Submitted - Intelligent Health
Electronic tags are to be fitted to Norwich lampposts so people can log how far they are walking or cycling - as part of a £228,000 attempt to get people to get out of their cars.
The unusual tactic to encourage fitness has been funded through money Norwich City Council got from the Department of Health.
Some 15,000 people are expected to take part in the interactive challenge, competing against each other to win prizes for walking or cycling the most.
Special cards will be made available at GP surgeries and in libraries. Every time somebody with a card passes one of 35 devices installed on lampposts in Crome and Heartsease, information will be logged.
City council leaders, who have enlisted IT company Intelligent Health to run the challenge this summer, hope schools and businesses will check online to see who can walk the furthest and most regularly.
Prizes are likely to be given to those who walk and cycle the furthest, but details of how that would work have yet to be decided.
The idea is that it will show people that they do not need to use cars to get about and convince them to swap the steering wheel to pounding the pavements or taking to two wheels on bicycles.
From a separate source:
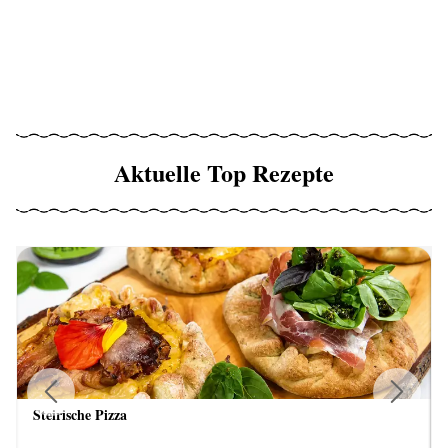
Aktuelle Top Rezepte
Steirische Pizza
Previous
Next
Intelligent Health has already run similar schemes elsewhere, including at Caversham in Berkshire, where a primary school won £6,000 in library books for its pupils topping the table.
The scheme is part of the city council’s Walk To project. City Hall was one of five authorities to make successful bids for a share of a £1.2m government pot.
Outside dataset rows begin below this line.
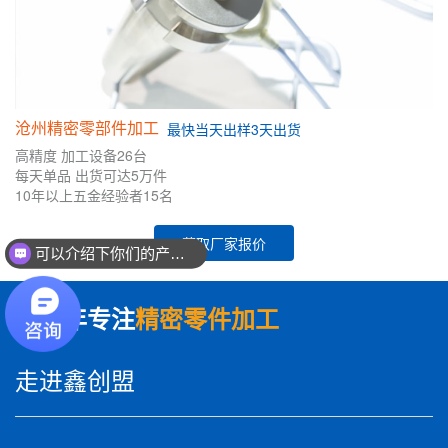
沧州精密零部件加工
最快
当天出样
3天出货
高精度
加工设备26台
每天单品
出货可达5万件
10年
以上五金
经验者
15名
获取厂家报价
可以介绍下你们的产品么？
数十年专注
精密零件加工
走进鑫创盟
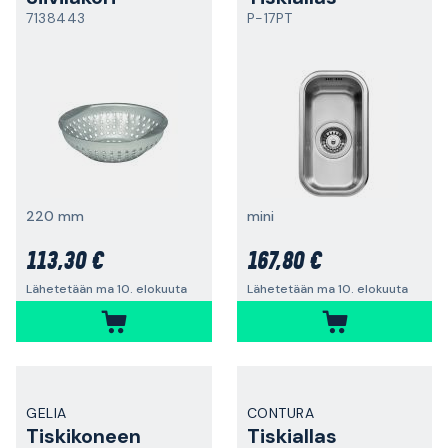
7138443
P-17PT
220 mm
mini
113,30 €
167,80 €
Lähetetään ma 10. elokuuta
Lähetetään ma 10. elokuuta
GELIA
CONTURA
Tiskikoneen
Tiskiallas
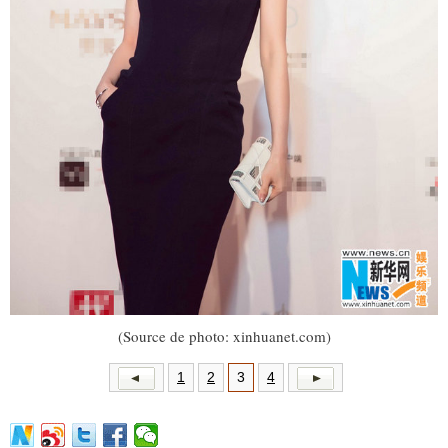
(Source de photo: xinhuanet.com)
1
2
3
4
In November, it was announced that the council had secured £228,000 from the Department of Health and the interactive walking challenge will use up £60,000 of that grant.
Brenda Arthur, leader of Norwich City Council, said: “This is yet another example of how the council, with its partners, has managed to unlock extra funding to invest in the health and wellbeing of Norwich citizens.”
The rest of the money will be used for a number of other projects to run over the next two years.
The other projects include: • Active Norfolk putting on a programme of health walks targeted at the most inactive people in the city.
The aim is to get 500 people out and about by walking through the city’s parks and open spaces as a safe and
pleasant environment to encourage walking.
• Liftshare working with local businesses so staff are aware of alternative transport through ‘personal travel plans’. Companies will be provided with options for using buses, cycles and walking, with factors such as calories used, cost and emissions highlighted. The target is to reach 2,400 people.
• A project co-ordinator will be given a budget to make sure the city benefits from national walking initiatives while championing the financial and environmental benefits of walking.
The Department for Transport announced last summer that a Cycle City Ambition grant would be awarded to Norwich City Council.
The cash, made up of £3.7m from government and £1.8m of local money, will be used to upgrade cycling routes across Norwich, including an eight-mile route through the city centre, known as the pink pedalway, which will connect Heartsease with the University of East Anglia
Ms Arthur said of the Walk To scheme: “This project will sit alongside our cycling project to help reduce health inequalities, encourage people to shift to sustainable forms of transport and so reduce carbon emissions, traffic noise and congestion and make sure that our new cycling infrastructure is not to the detriment of pedestrians.”